TransCon PTH works via a unique mechanism of action involving the sustained release of a parathyroid hormone (PTH) analog. The drug is designed to provide a steady level of PTH over 24 hours, mimicking the natural hormone's effects more closely than current treatments.
The extension follows Ascendis' submission of additional information, which the FDA deemed a major amendment requiring further review. The company was handed a complete response letter for the treatment in May 2023, with the FDA citing concerns related to the manufacturing control strategy for variability of delivered dose in the drug/device combination product.
Gilead’s seladelpar
PDUFA date: August 14
Seladelpar, under priority review, is a potent, first-in-class oral selective PPAR agonist being developed for the management of primary biliary cholangitis (PBC). Gilead picked up the drug in its recent $4.3 billion acquisition of CymaBay Therapeutics.
In a phase 3 trial, 70% of patients responded positively to seladelpar, with 37% achieving normal biomarker levels. The study also highlighted a rapid and lasting reduction in pruritus (itching) among those with moderate to severe symptoms — which may give the drug an advantage over Ipsen’s recently approved Iqirvo.

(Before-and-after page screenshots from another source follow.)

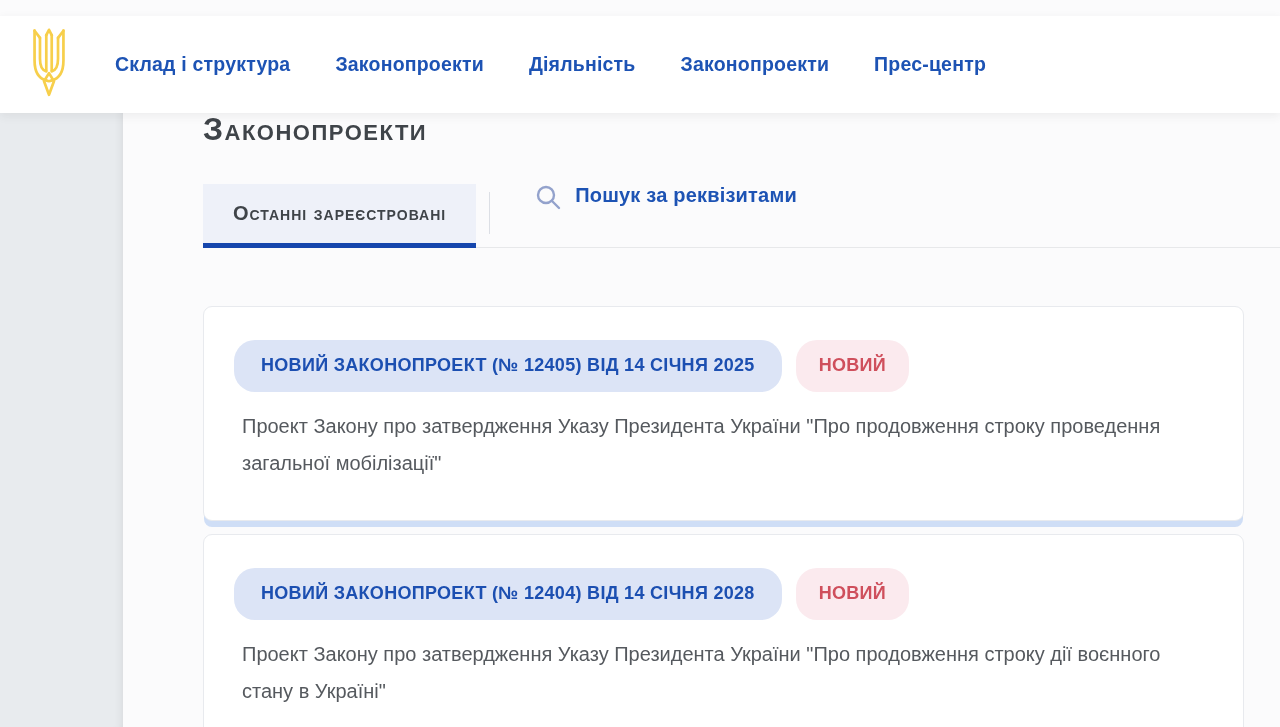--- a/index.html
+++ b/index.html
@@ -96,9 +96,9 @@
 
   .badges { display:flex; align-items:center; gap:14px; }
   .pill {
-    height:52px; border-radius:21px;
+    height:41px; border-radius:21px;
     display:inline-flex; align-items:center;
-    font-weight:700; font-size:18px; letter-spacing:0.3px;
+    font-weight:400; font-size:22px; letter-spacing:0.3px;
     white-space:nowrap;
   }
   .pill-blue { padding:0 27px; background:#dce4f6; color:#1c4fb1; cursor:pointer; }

Bristol Myers Squibb's KarXT
PDUFA date: September 26
Bristol Myers Squibb's KarXT is a potentially revolutionary schizophrenia treatment, marking the first major pharmacological innovation in the field in decades.
The orally administered drug uniquely targets M1/M4 muscarinic receptors, diverging from traditional treatments by avoiding dopamine and serotonin pathways. This dual-action strategy seeks to exploit xanomeline's benefits while mitigating side effects with trospium, potentially introducing a unique treatment option for severe mental health conditions.
Interim results from a phase 3 trial, shared in April, demonstrated significant improvement in symptoms of schizophrenia across all efficacy measures at 52 weeks.
*On August 9, the FDA handed Lykos a complete response letter for the drugmaker's midomafetamine capsules for PTSD. Lykos says it plans to request a meeting with the FDA to ask for reconsideration of the decision.
**On August 12, Ascendis Pharma announced that the FDA approved palopegteriparatide, branded Yorvipath.